Perbedaan Moral dan Hukum
Sebenarnya antara keduanya terdapat hubungan yang cukup erat. Moralitas adalah keyakinan dan sikap batin, bukan hanya sekedar penyesuaian atau asal taat terhadap aturan. Karena antara satu dengan yang lain saling mempe-ngaruhi dan saling membutuhkan. Kualitas penegakan hukum sebagian besar ditentukan oleh mutu moralitasnya. Karena itu hukum harus dinilai/diukur dengan norma moral. Undang-undang moral tidak dapat diganti apabila dalam suatu masyarakat kesadaran moralnya mencapai tahap cukup matang. Sebaliknya moral pun membutuhkan hukum, moral akan mengambang saja apabila tidak dikukuhkan, diungkapkan dan dilembagakan dalam masyara­kat. Dengan demikian hukum dapat meningkatkan dampak sosial moralitas. Walaupun begitu tetap saja antara Moral dan Hukum harus dibedakan.Perbedaan tersebut antara lain:
(1)       Hukum bersifat obyektif karena hukum dituliskan dan disusun dalam kitab undang-undang. Maka hukum lebih memiliki kepastian yang lebih besar.

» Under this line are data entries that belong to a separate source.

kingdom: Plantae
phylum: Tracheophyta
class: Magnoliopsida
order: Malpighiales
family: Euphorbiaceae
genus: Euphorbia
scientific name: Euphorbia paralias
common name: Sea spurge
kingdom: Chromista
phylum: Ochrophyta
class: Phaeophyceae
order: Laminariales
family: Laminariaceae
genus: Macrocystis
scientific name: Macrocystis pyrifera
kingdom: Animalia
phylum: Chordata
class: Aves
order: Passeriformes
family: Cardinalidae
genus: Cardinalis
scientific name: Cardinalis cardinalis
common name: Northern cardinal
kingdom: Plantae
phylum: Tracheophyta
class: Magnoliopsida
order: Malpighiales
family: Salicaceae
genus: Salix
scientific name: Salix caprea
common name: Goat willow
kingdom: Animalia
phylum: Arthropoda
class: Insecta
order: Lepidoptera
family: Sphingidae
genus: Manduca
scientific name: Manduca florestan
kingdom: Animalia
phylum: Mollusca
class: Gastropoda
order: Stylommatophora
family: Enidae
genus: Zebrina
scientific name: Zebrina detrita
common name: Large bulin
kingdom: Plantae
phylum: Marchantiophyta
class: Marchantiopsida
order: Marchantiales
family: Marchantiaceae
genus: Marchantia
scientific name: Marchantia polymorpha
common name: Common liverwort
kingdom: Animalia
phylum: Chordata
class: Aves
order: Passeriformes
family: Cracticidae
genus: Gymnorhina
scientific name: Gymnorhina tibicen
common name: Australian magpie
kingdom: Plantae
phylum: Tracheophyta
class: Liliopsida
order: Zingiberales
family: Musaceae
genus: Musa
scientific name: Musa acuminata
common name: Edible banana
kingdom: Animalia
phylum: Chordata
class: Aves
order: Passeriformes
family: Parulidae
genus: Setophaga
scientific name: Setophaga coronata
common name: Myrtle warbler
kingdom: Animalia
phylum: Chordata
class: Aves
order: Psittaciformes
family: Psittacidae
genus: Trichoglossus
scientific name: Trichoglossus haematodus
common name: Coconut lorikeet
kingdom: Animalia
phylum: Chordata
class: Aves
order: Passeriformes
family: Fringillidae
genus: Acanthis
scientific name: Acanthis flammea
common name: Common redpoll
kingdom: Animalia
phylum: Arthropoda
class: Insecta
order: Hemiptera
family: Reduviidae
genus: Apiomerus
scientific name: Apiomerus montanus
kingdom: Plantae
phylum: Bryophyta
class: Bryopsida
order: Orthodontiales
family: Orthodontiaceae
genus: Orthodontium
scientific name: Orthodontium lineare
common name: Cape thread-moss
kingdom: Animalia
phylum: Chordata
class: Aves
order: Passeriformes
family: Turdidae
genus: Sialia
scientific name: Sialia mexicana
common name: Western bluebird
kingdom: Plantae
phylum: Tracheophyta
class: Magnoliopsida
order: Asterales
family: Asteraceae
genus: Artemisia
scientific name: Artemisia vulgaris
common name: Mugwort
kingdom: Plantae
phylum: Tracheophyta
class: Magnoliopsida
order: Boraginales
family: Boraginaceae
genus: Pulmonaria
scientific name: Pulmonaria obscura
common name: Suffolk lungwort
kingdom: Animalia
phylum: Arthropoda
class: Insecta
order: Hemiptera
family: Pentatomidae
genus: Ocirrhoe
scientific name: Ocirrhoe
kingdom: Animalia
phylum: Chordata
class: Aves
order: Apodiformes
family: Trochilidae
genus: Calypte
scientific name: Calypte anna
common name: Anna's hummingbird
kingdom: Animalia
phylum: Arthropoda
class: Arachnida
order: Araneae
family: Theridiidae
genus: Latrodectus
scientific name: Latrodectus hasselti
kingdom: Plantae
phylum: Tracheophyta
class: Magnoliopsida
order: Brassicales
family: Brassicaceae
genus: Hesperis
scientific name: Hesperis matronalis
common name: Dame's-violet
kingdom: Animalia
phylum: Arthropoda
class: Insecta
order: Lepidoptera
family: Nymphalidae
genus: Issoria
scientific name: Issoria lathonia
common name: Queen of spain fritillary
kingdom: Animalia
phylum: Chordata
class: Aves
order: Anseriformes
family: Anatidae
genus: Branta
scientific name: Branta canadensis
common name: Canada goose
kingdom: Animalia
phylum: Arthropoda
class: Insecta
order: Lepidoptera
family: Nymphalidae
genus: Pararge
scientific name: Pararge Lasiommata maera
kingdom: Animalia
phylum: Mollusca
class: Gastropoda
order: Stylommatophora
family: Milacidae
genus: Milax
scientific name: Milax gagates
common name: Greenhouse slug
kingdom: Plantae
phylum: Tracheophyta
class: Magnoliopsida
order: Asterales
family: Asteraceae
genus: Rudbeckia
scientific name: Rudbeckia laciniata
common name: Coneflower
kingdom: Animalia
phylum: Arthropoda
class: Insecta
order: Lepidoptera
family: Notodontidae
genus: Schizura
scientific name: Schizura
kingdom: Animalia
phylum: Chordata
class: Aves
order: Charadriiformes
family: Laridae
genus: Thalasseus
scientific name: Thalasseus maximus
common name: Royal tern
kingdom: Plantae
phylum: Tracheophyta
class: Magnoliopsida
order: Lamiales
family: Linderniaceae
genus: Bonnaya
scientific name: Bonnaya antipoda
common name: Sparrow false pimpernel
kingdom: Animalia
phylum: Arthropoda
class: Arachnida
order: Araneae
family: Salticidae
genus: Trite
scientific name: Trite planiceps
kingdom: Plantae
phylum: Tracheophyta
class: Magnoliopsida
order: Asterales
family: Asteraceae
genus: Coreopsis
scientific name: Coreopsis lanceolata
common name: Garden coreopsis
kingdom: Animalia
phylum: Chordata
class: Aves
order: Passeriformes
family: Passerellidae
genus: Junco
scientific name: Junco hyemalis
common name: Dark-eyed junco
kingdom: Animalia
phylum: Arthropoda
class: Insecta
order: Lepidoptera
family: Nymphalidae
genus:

(2)       Moral bersifat subyektif dan akibatnya seringkali diganggu oleh pertanyaan atau diskusi yang mengigingkan kejelasan tentang etis dan tidaknya.
(3)       Hukum hanya membatasi ruang lingkupnya pada tingkah laku lahiriah faktual.
(4)       Moralitas menyangkut perilaku batin seseorang.
(5)       Pelanggaran terhadap hukum mengakibatkan si pelaku dikenakan sanksi yang jelas dan tegas.
(6)       Pelanggaran moral biasanya mengakibatkan hati nuraninya akan merasa tidak tenang.
(7)       Sanksi hukum pada dasarnya didasarkan pada kehendak masyarakat.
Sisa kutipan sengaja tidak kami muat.